The entries below should be quoted exactly, with no pictures carried over.

◇ ◇ ◇ ◇ ◇

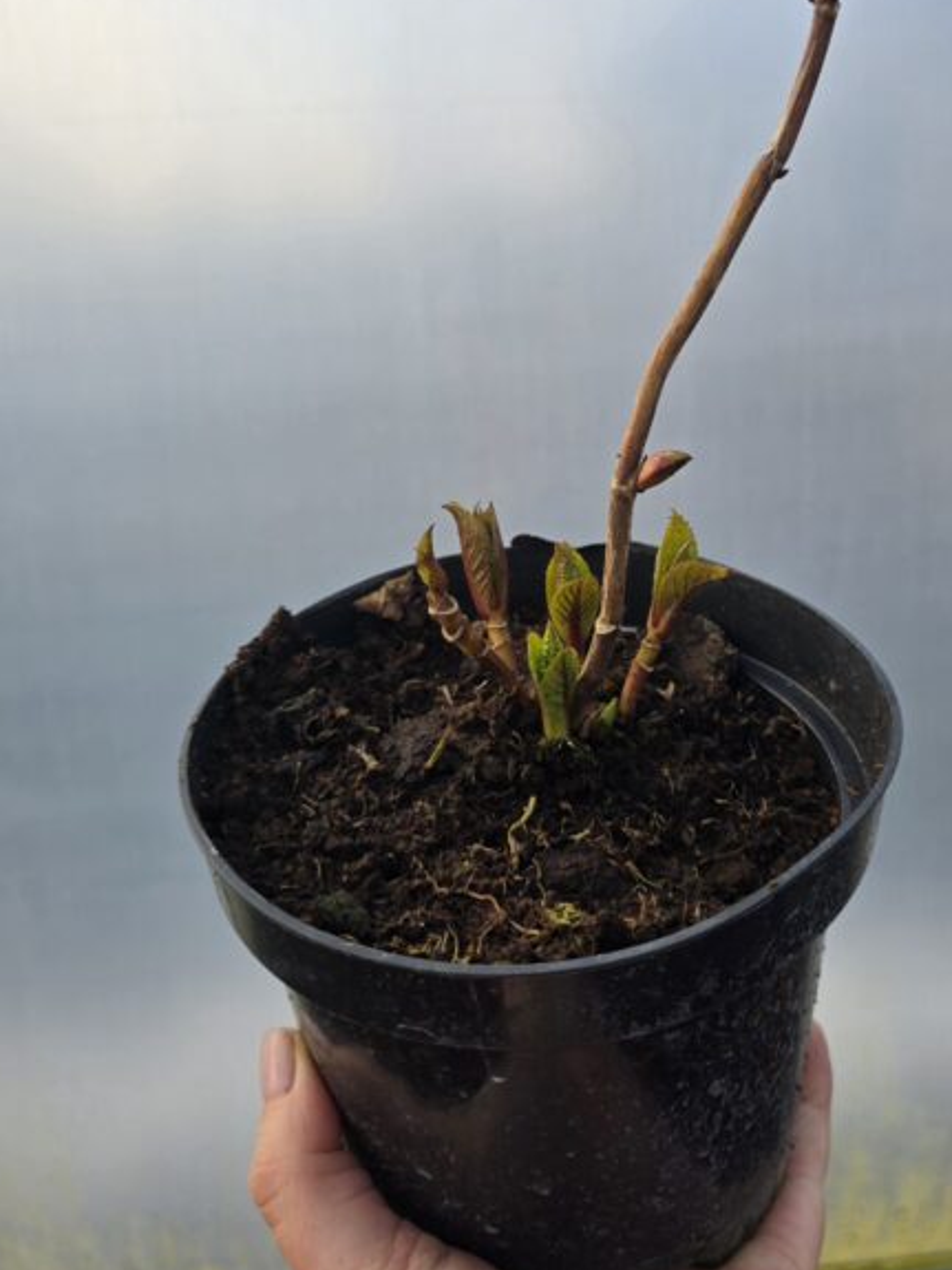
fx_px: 1174
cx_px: 557
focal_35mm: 32
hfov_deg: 44.0
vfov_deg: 56.4
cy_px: 515
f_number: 1.7
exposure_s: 1/278
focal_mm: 6.3
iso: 12
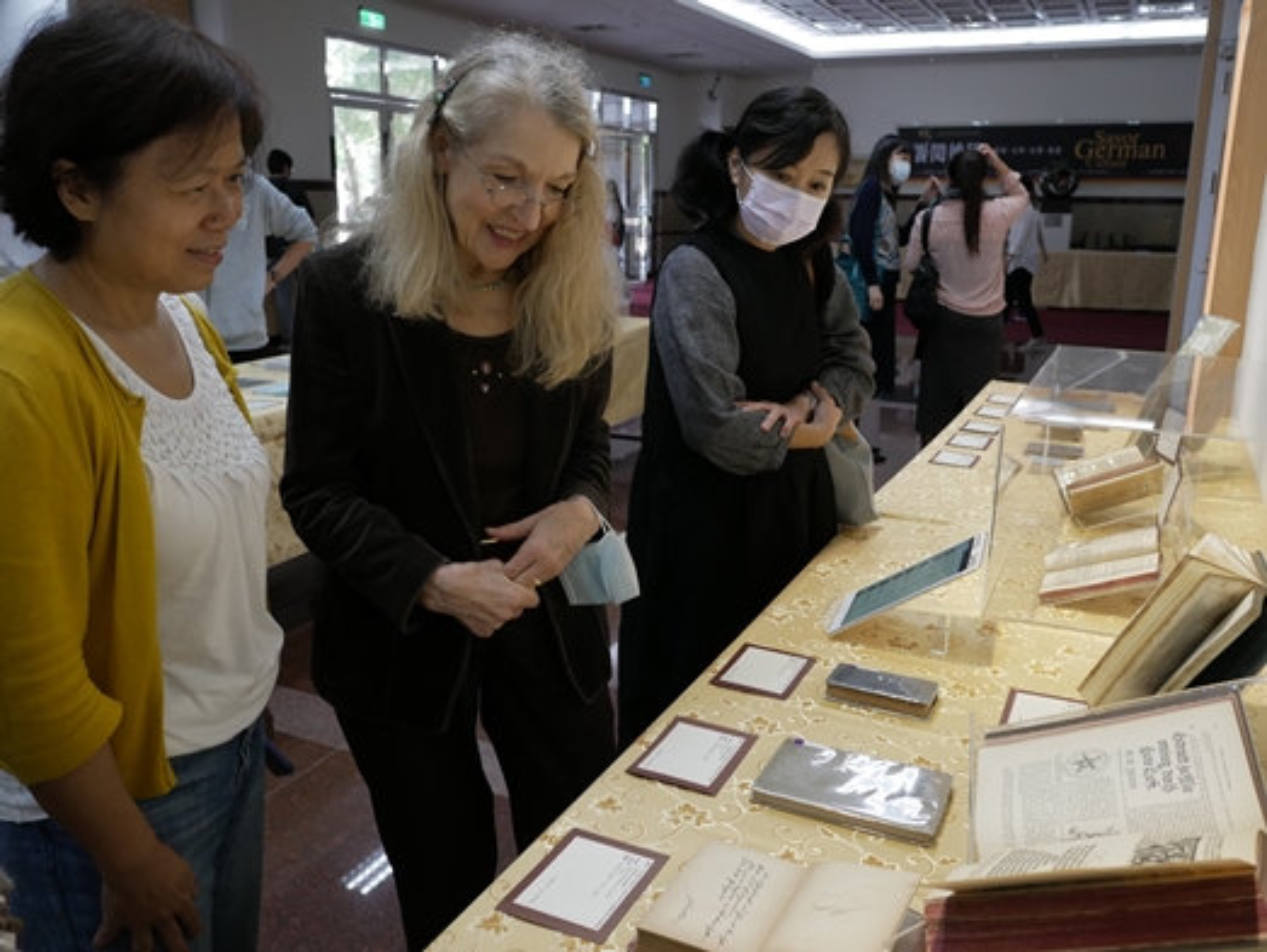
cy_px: 476
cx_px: 634
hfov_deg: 59.9
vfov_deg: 46.8
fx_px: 1099
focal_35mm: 30
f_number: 3.2
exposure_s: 1/160
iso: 800
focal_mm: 15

◇ ◇ ◇ ◇ ◇

SOLUTION TO THIS TASK
fx_px: 1174
cx_px: 557
focal_35mm: 32
hfov_deg: 44.0
vfov_deg: 56.4
cy_px: 515
f_number: 1.7
exposure_s: 1/278
focal_mm: 6.3
iso: 12
cy_px: 476
cx_px: 634
hfov_deg: 59.9
vfov_deg: 46.8
fx_px: 1099
focal_35mm: 30
f_number: 3.2
exposure_s: 1/160
iso: 800
focal_mm: 15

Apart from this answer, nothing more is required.